For the first equation y"' – 2y" – 5y' + 6y = e^x + x^2, we assume a particular solution of the form y_p = Ae^x + Bx^2 + Cx + D. Taking the first, second and third derivatives, we get:

y_p' = Ae^x + 2Bx + C

y_p'' = Ae^x + 2B

y_p''' = Ae^x

Substituting these back into the original equation, we get:

Ae^x - 4Be^x - 5Ae^x - 10Bx - 5C + 6Ae^x + 6Bx^2 + 6Cx + 6D = e^x + x^2

Simplifying and comparing coefficients, we get:

A - 5A + 6A = 1, which gives A = 1

-4B + 2B + 6B = 0, which gives B = 0

-5A - 5C + 6C = 0, which gives C = 5/2

6D = 0, which gives D = 0

Therefore, the particular solution is y_p = e^x + (5/2)x.

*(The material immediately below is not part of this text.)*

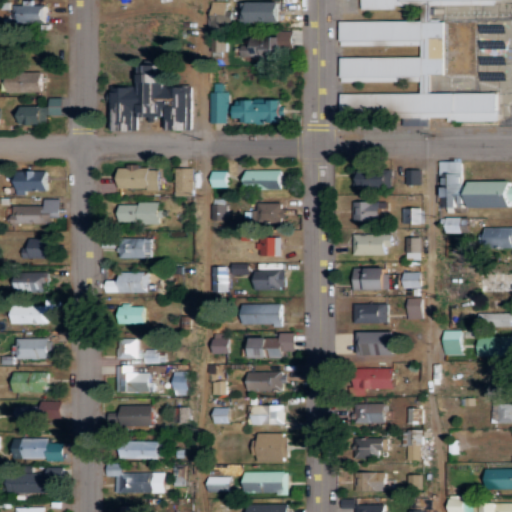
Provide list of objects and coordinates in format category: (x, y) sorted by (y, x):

For the second equation y"' + y" – 5y' + 3y = e^-x +sinx, we assume a particular solution of the form y_p = Ae^-x + Bsinx + Ccosx + Dx + E. Taking the first, second and third derivatives, we get:

y_p' = -Ae^-x + Bcosx - Csinx + D

y_p'' = Ae^-x - Bsinx - Ccosx

y_p''' = -Ae^-x - Bcosx + Csinx

Substituting these back into the original equation, we get:

-Ae^-x - Bcosx + Csinx - Ae^-x + Bsinx + Ccosx - 5(-Ae^-x + Bcosx - Csinx) + 3(Ae^-x - Bsinx - Ccosx) = e^-x + sinx

Simplifying and comparing coefficients, we get:

-2A - 4B + 4C = 1, which gives A = -1/2, B = 0 and C = 1/4

-2B - 2C + 5A + 3B - 3C = 0, which gives A = -1/2

-2C - 5A + 3C = 0, which gives C = 5/14

D = 0

E = 0

Therefore, the particular solution is y_p = (-1/2)e^-x + (5/14)cosx.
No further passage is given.